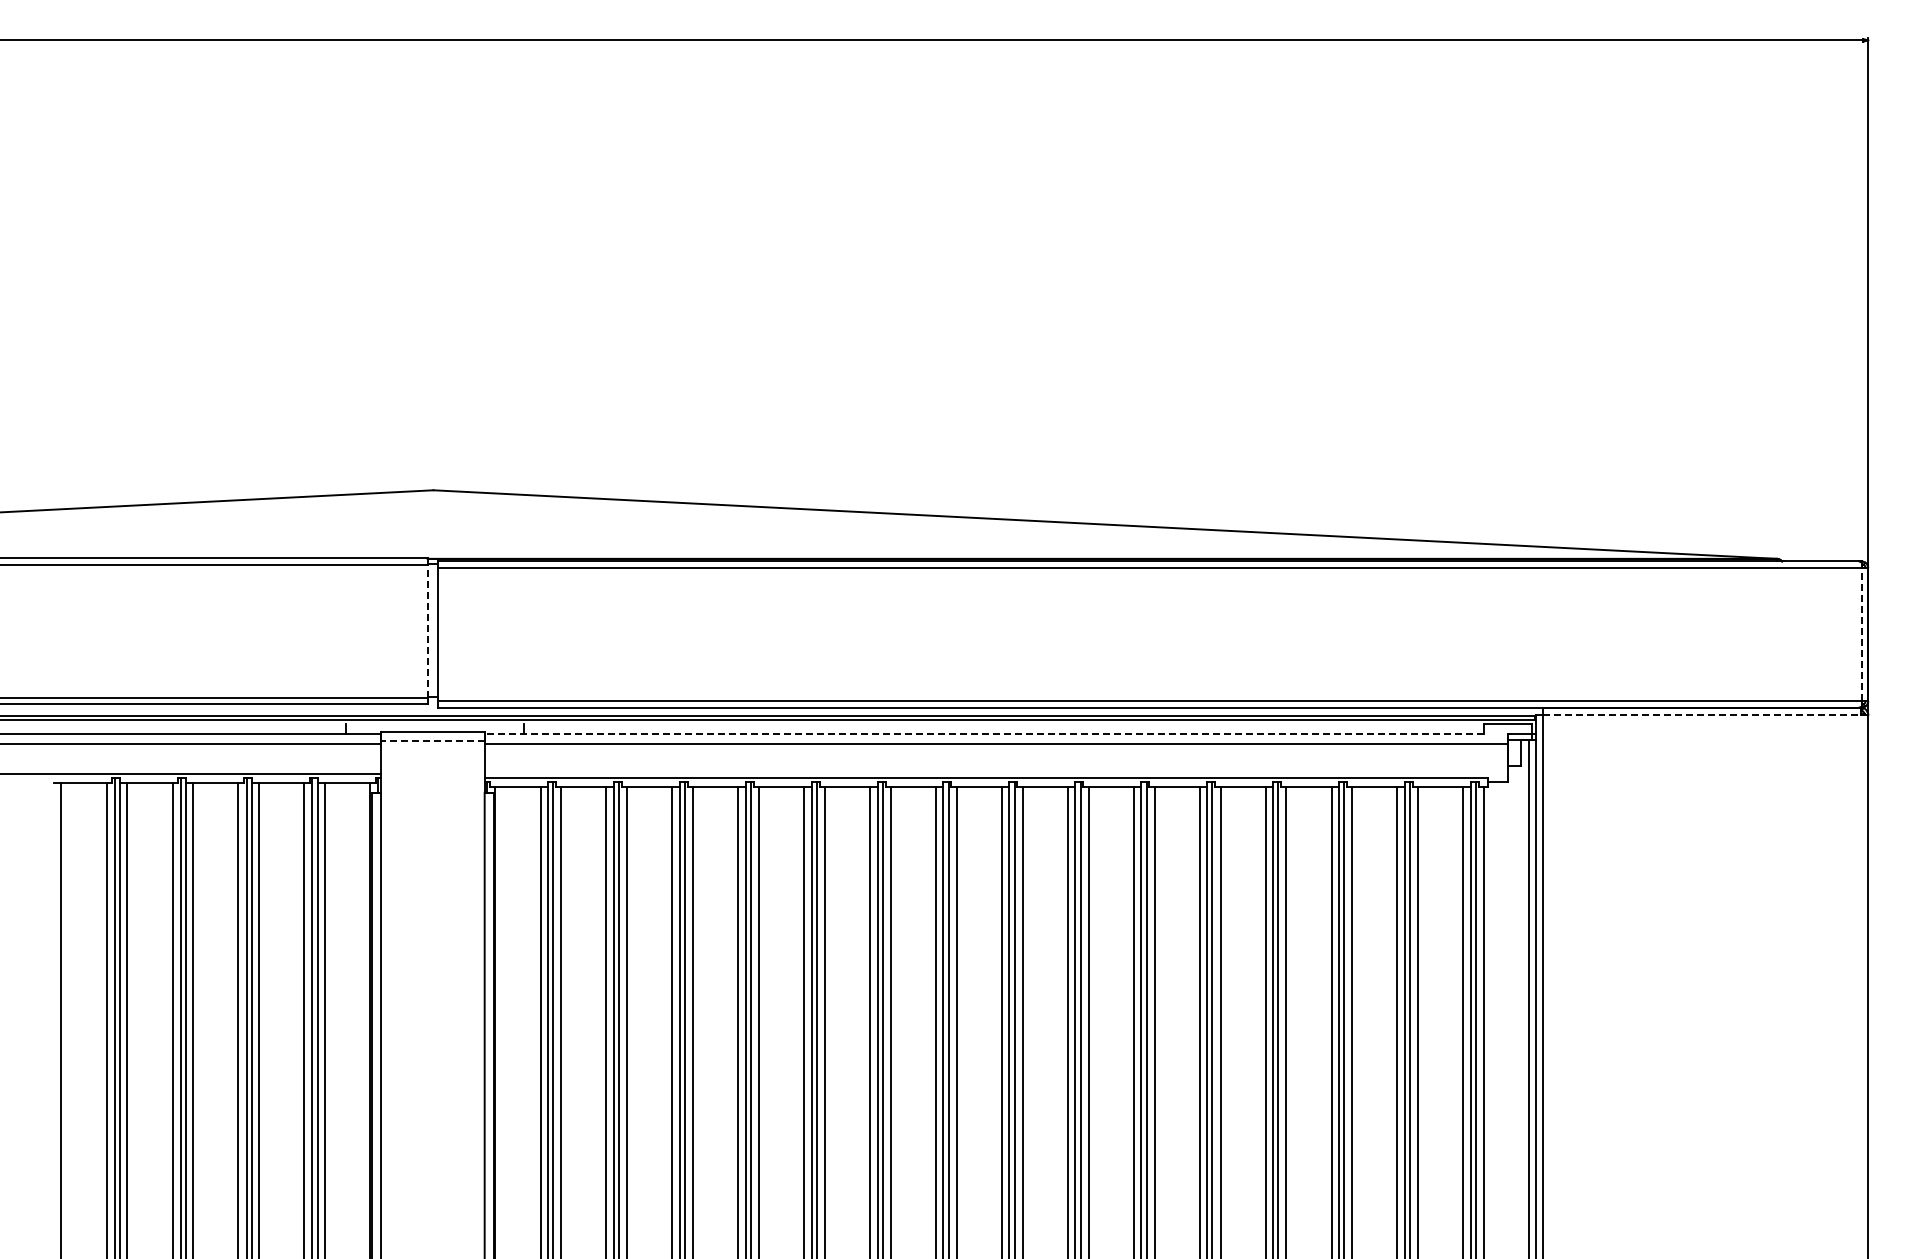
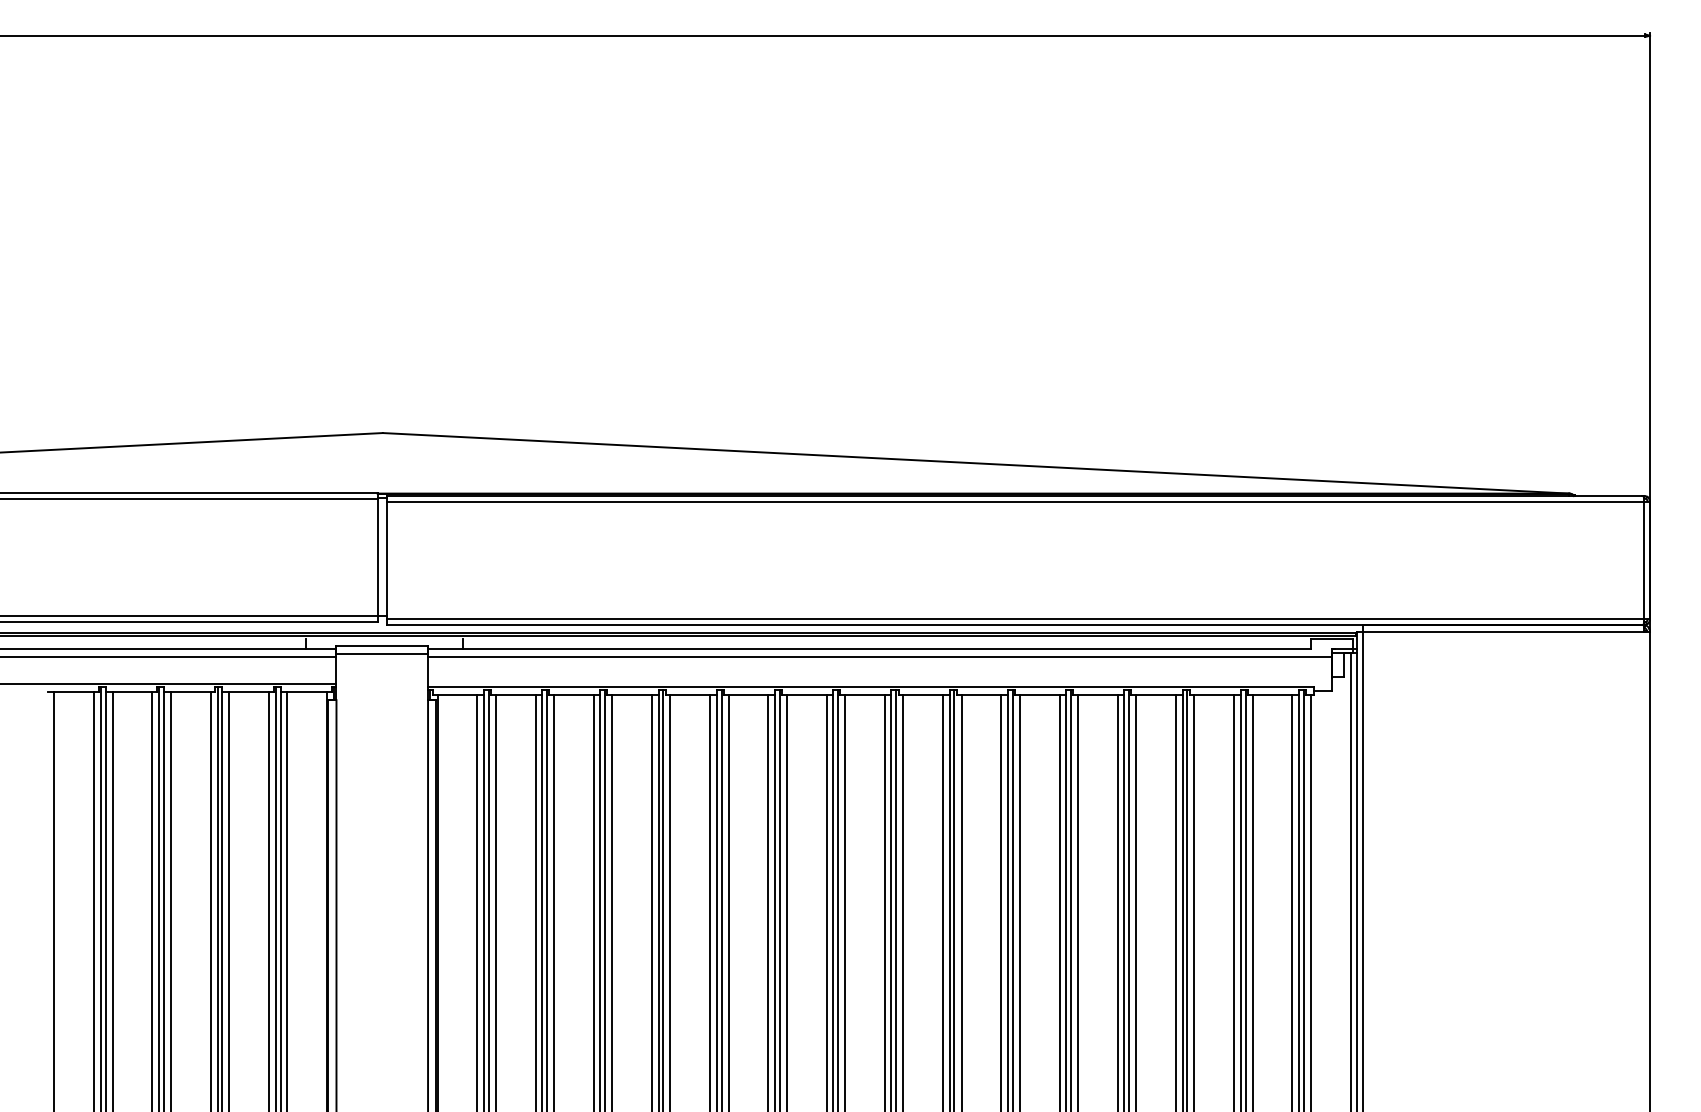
line: (427, 630) -> (377, 556), dashed -> solid
line: (1861, 634) -> (1644, 560), dashed -> solid
line: (1702, 714) -> (1503, 631), dashed -> solid
line: (984, 734) -> (869, 648), dashed -> solid
line: (432, 740) -> (381, 654), dashed -> solid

......

PROBLEM DESCRIPTION:
Output the listing above exactly, but leave its pictures behind.

RESULT OF THIS TASK:
line: (427, 630) -> (377, 556), dashed -> solid
line: (1861, 634) -> (1644, 560), dashed -> solid
line: (1702, 714) -> (1503, 631), dashed -> solid
line: (984, 734) -> (869, 648), dashed -> solid
line: (432, 740) -> (381, 654), dashed -> solid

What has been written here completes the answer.